Taraflar arasında görülen davada;
Davacı, mülkiyeti şirkete ait olan ev niteliğindeki taşınmazı Mart 2004 tarihinden bu yana davalının işgal ettiğini, ihtarlara rağmen taşınmazı boşaltmadığı gibi ecrimisil bedeli de ödemediğini ileri sürüp elatmanın önlenmesine ve 10.800-YTL. ecrimisilin davalıdan tahsiline karar verilmesini istemiştir.
Davalı, davanın reddini savunmuştur.
Mahkemece, davanın reddine ilişkin olarak verilen kararın, Dairece;" 3 parsel sayılı taşınmazın paylı mülkiyet üzere olduğu, anılan yerde davacının paydaş bulunduğu, davalının kayıtla ilgisi olmadığı, buna karşın taşınmazda inşa edilen binadaki çekişmeli bölümün davalının işgalinde olduğu anlaşılmaktadır.Yapıda kat irtifakı kurulmuştur.Çekişmeli bölüm irtifaklandırılan alanlardan değildir.Bu niteliği ile taşınmazın ortak alanlarından sayılır.Taşınmazda paydaş olan davacının bu yer bakımından payından kaynaklanan mülkiyet hakkına dayalı olarak hak talebinde bulunması olanaklıdır.Hal böyle olunca, kayıtla ilgisi olmayan davalının çekişmeli yere elatmasının önlenmesine ve ecrimisile karar verilmesi gerekirken yanılgılı değerlendirmelerle davanın reddedilmiş olması doğru değildir. "gerekçesiyle bozulması üzerine, bozmaya uyularak bu kez ecrimisil istemli davanın kısmen kabulüne, elatmanın önlenmesi davası yönünden karar verilmesine yer olmadığına karar verilmiştir.
Karar, taraf vekillerince tarafından süresinde temyiz edilmiş olmakla; Tetkik Hakimi raporu okundu, düşüncesi alındı. Dosya incelendi, gereği görüşülüp, düşünüldü.

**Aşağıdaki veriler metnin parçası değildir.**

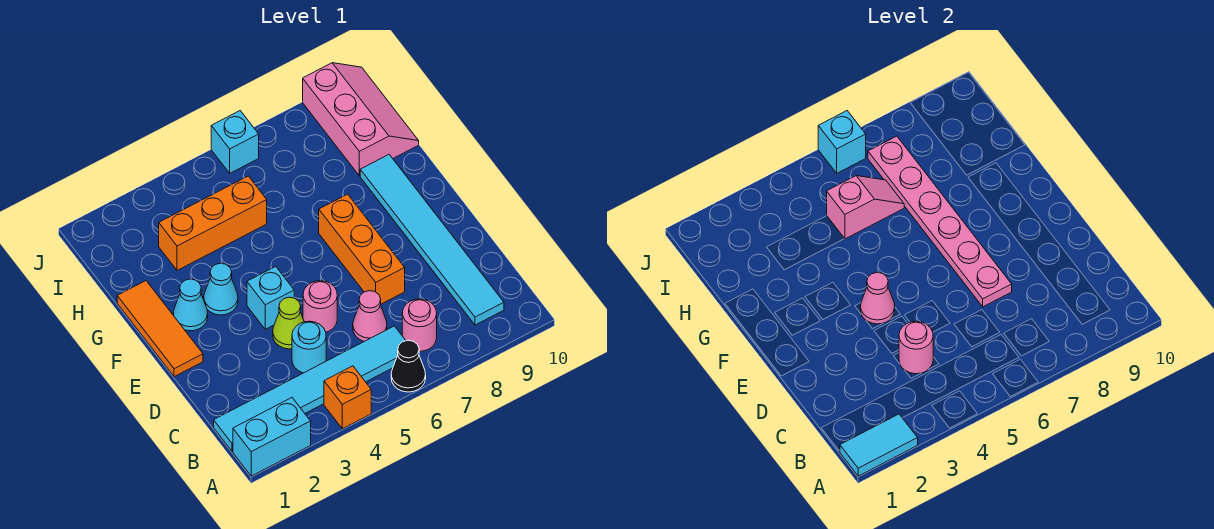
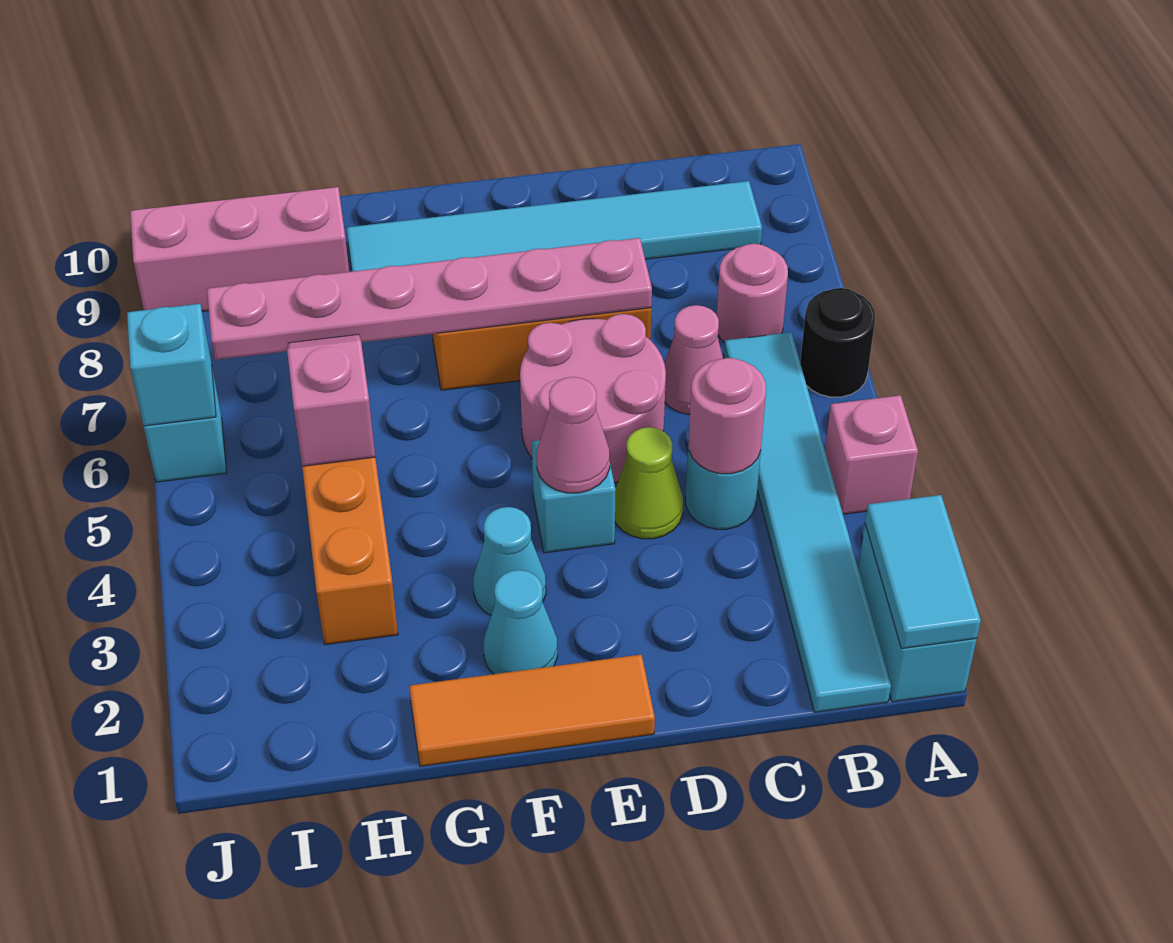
orange brick A4 level 1 -> pink brick A4 level 1
black cone A6 level 1 -> black round brick A6 level 1
pink round brick D5 level 1 -> pink round brick D5:E6 level 1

Hükmüne uyulan Daire bozma ilamında uyuşmazlığın niteliği vurgulanmak suretiyle izlenmesi gereken yol açıkça belli edilmiş ve Mahkemece bozma ilamına uyulduktan sonra, davacının çekişmeli taşınmazdaki payını satması nedeni ile elatmanın önlenmesi isteği yönünden, davanın konusu kalmadığı gerekçesiyle karar verilmesine yer olmadığına, ecrimisil isteğinin ise kabulüne karar verilmiştir.
Dava açıldıktan sonrada sınırlayıcı bir neden bulunmadığı takdirde dava konusu malın veya hakkın üçüncü kişilere devredilebilmesi tasarruf serbestisi kuralının bir gereği, hak sahibi veya malik olmanın da doğal bir sonucudur. Usul Hukukumuzda da ayrık durumlar dışında dava konusu mal veya hakkın davanın devamı sırasında devredilebileceği kabul edilmiş HUMK’ nun l86.maddesinde dava konusunun taraflarca üçüncü kişiye devir ve temliki halinde yapılacak usulü işlemler düzenlenmiştir. Söz konusu madde hükmüne göre iki taraftan biri dava konusunu (müddeabihi) bir başkasına temlik ettiği takdirde diğer taraf seçim hakkını kullanmakta dilerse temlik eden ile olan davasını takipten vazgeçerek davayı devralan kişiye yöneltmekte, dilerse davasına temlik eden kişi hakkında tazminat davası olarak devam edebilmektedir.
Kendiliğinden (resen) gözetilmesi zorunlu bulunan bu usul kuralına göre, mahkemece diğer yana seçimlik hakkı hatırlatılarak davaya hangi kişi hakkında devam edeceği sorulmalı, sonucuna göre işlem yapılmalıdır.
Somut olaya gelince; dava konusu taşınmaz el değiştirdiği halde Mahkemece bu yön üzerinde durulmaksızın ve HUMK 186 madde uyarınca işlem yapılmaksızın yazılı şekilde hüküm kurulması doğru değildir.
Tarafların temyiz itirazları yerindedir kabulü ile hükmün, açıklanan nedenlerden ötürü BOZULMASINA, alınan peşin harcın temyiz edene geri verilmesine,17.11.2008 tarihinde oybirliğiyle karar verildi.